I've had the luxury of training under, and with, people that have been around for a while. I have observed key difference in the way they train and the way beginners train. The biggest difference (in my opinion) between a beginner and someone who has been on the mat for a while is...mindset. Now I'm guessing that the first thing that would have come to mind would have been technique. While technique is one of the biggest differences, they (experienced ones) would have never gotten to that point without the proper mindset.
First of all their game and training is founded on "basics". They seem to approach training with a plan. They have identified weaknesses they want to improve on, new techniques to learn, or "basic" moves to polish. Don't get me wrong. These folks come to class, participate, and pay attention to everything. However I suspect that in the back of their minds they know what the plan is and they fit it in where appropriate...especially during rolling.
Another very noticeable attribute of the experienced is winning and losing. They don't do it. They don't win when they tap someone, and they don't lose when they get caught...they just train and learn. They realized that rolling at the gym is not Abu Dhabi, and no one is going to hand them 10K for submitting someone...regardless who they submit. Or for that matter promoted because they have been “catching” everyone in the gym. Again, it's training.
Strength is next. When I roll with them I feel that they don't use strength, whether they have it or not. You would be hard pressed to catch these people "powering" out of a submission or bad position. It's almost always quite the opposite, they are so adept at using leverage that it leaves you scratching your head how they got out of that position you had them in. Frankly most of them look physically unimposing. They are physically fit and conditioned to choke the life out of you for hours on end, but they don't look threatening in any way. Which is a testament to the art and that your bench press (regardless how impressive it may be) has nothing to do with your ability to be good at Jiu Jitsu.

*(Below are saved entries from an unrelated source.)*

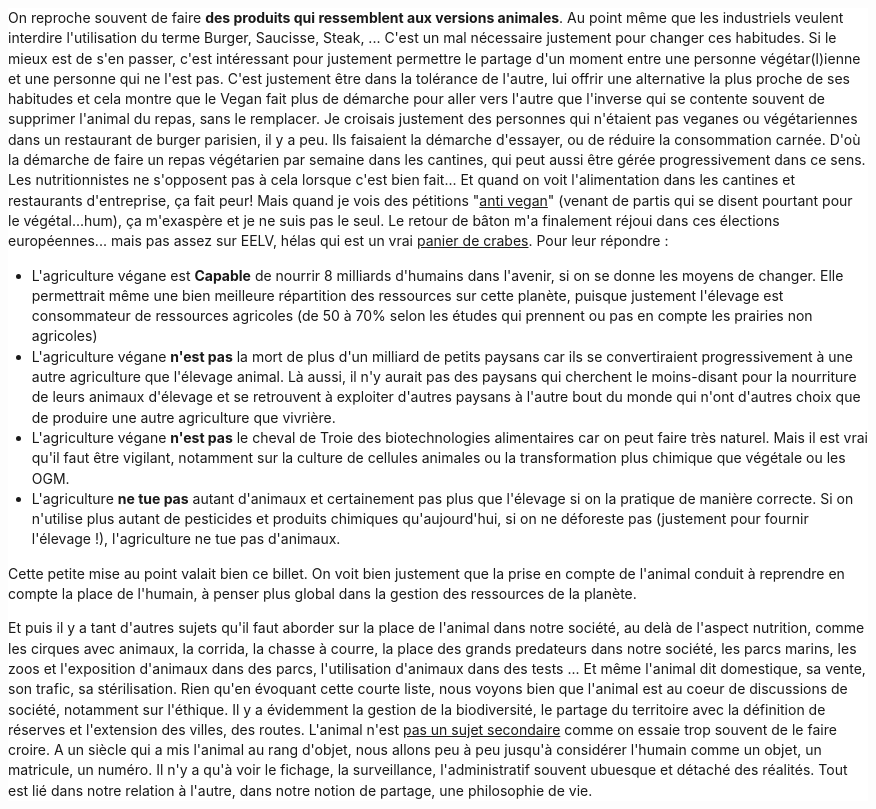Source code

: On reproche souvent de faire **des produits qui ressemblent aux versions animales**. Au point même que les industriels veulent interdire l'utilisation du terme Burger, Saucisse, Steak, ... C'est un mal nécessaire justement pour changer ces habitudes. Si le mieux est de s'en passer, c'est intéressant pour justement permettre le partage d'un moment entre une personne végétar(l)ienne et une personne qui ne l'est pas. C'est justement être dans la tolérance de l'autre, lui offrir une alternative la plus proche de ses habitudes et cela montre que le Vegan fait plus de démarche pour aller vers l'autre que l'inverse qui se contente souvent de supprimer l'animal du repas, sans le remplacer. Je croisais justement des personnes qui n'étaient pas veganes ou végétariennes dans un restaurant de burger parisien, il y a peu. Ils faisaient la démarche d'essayer, ou de réduire la consommation carnée.  D'où la démarche de faire un repas végétarien par semaine dans les cantines, qui peut aussi être gérée progressivement dans ce sens. Les nutritionnistes ne s'opposent pas à cela lorsque c'est bien fait... Et quand on voit l'alimentation dans les cantines et restaurants d'entreprise, ça fait peur! Mais quand je vois des pétitions "<a href="http://novegan.canalblog.com">anti vegan</a>" (venant de partis qui se disent pourtant pour le végétal...hum), ça m'exaspère et je ne suis pas le seul. Le retour de bâton m'a finalement réjoui dans ces élections européennes... mais pas assez sur EELV, hélas qui est un vrai <a href="https://fr.wiktionary.org/wiki/panier_de_crabes">panier de crabes</a>. Pour leur répondre : 

* L'agriculture végane est **Capable** de nourrir 8 milliards d'humains dans l'avenir, si on se donne les moyens de changer. Elle permettrait même une bien meilleure répartition des ressources sur cette planète, puisque justement l'élevage est consommateur de ressources agricoles (de 50 à 70% selon les études qui prennent ou pas en compte les prairies non agricoles)
* L'agriculture végane **n'est pas** la mort de plus d'un milliard de petits paysans car ils se convertiraient progressivement à une autre agriculture que l'élevage animal. Là aussi, il n'y aurait pas des paysans qui cherchent le moins-disant pour la nourriture de leurs animaux d'élevage et se retrouvent à exploiter d'autres paysans à l'autre bout du monde qui n'ont d'autres choix que de produire une autre agriculture que vivrière.
* L'agriculture végane **n'est pas** le cheval de Troie des biotechnologies alimentaires car on peut faire très naturel. Mais il est vrai qu'il faut être vigilant, notamment sur la culture de cellules animales ou la transformation plus chimique que végétale ou les OGM.
* L'agriculture **ne tue pas** autant d'animaux et certainement pas plus que l'élevage si on la pratique de manière correcte. Si on n'utilise plus autant de pesticides et produits chimiques qu'aujourd'hui, si on ne déforeste pas (justement pour fournir l'élevage !), l'agriculture ne tue pas d'animaux.

Cette petite mise au point valait bien ce billet. On voit bien justement que la prise en compte de l'animal conduit à reprendre en compte la place de l'humain, à penser plus global dans la gestion des ressources de la planète. 

Et puis il y a tant d'autres sujets qu'il faut aborder sur la place de l'animal dans notre société, au delà de l'aspect nutrition, comme les cirques avec animaux, la corrida, la chasse à courre, la place des grands predateurs dans notre société, les parcs marins, les zoos et l'exposition d'animaux dans des parcs, l'utilisation d'animaux dans des tests ... Et même l'animal dit domestique, sa vente, son trafic, sa stérilisation. Rien qu'en évoquant cette courte liste, nous voyons bien que l'animal est au coeur de discussions de société, notamment sur l'éthique. Il y a évidemment la gestion de la biodiversité, le partage du territoire avec la définition de réserves et l'extension des villes, des routes. L'animal n'est <a href="https://www.20minutes.fr/elections/2527235-20190527-elections-europeennes-intelligence-animaux-inferieure-stopper-cirques-vote-moins-pire-lecteurs-racontent-pourquoi-vote-parti-animaliste">pas un sujet secondaire</a> comme on essaie trop souvent de le faire croire. A un siècle qui a mis l'animal au rang d'objet, nous allons peu à peu jusqu'à considérer l'humain comme un objet, un matricule, un numéro. Il n'y a qu'à voir le fichage, la surveillance, l'administratif souvent ubuesque et détaché des réalités. Tout est lié dans notre relation à l'autre, dans notre notion de partage, une philosophie de vie.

The last point is time. They have put it in! In the era of instant gratification people want to get good at everything quick. Jiu Jitsu looks so easy on TV, the internet, or even in class. The fact of the matter is those people have put in hundreds, if not thousands of hours on the mat; getting submitted, smashed, and egos crushed. They have repeated moves over and over. They have gone thru injuries, frustrations, and not to mention monetary cost. At the end of the day a belt is just a piece of cloth that holds their Gi closed, but what it really represents is all the hard work, dedication and effort that that person has put in.
I leave you with these ideas I learned from those that came before me, that I have been implementing:
Mindset: Get your head straight before you come to training. Have a plan, and if that plan doesn't include mastering the basics first, discard it and create another.
Stop competing: There is a time for competing and a time for training. Events such as tournaments and even hard rolling have their advantages, but not during every practice, and all the time. In the long run you will hinder your progress because you are scared of "losing". If you are going to grow in this art you can't be scared of losing, because it’s not losing. You are simply falling forward.
Strength: Leave it at home, or in your car, or wherever you want...just don’t bring it to class. Again when you use your strength and power the only person you are actually helping is your training partner. Because they get good at Jiu Jitsu and you just get a work out...until you run into that person that's stronger than you. Then you get neither.
Time: Put your time in. Go to class regularly, stay after class, and take advantage of open mats. Check your ego, and train with people that are better than you every opportunity you get. You'll be surprised how much you'll learn from them, even if they don't say a word. First step is showing up.
I hope you found something of interest in this article. See you on the mats and roll on!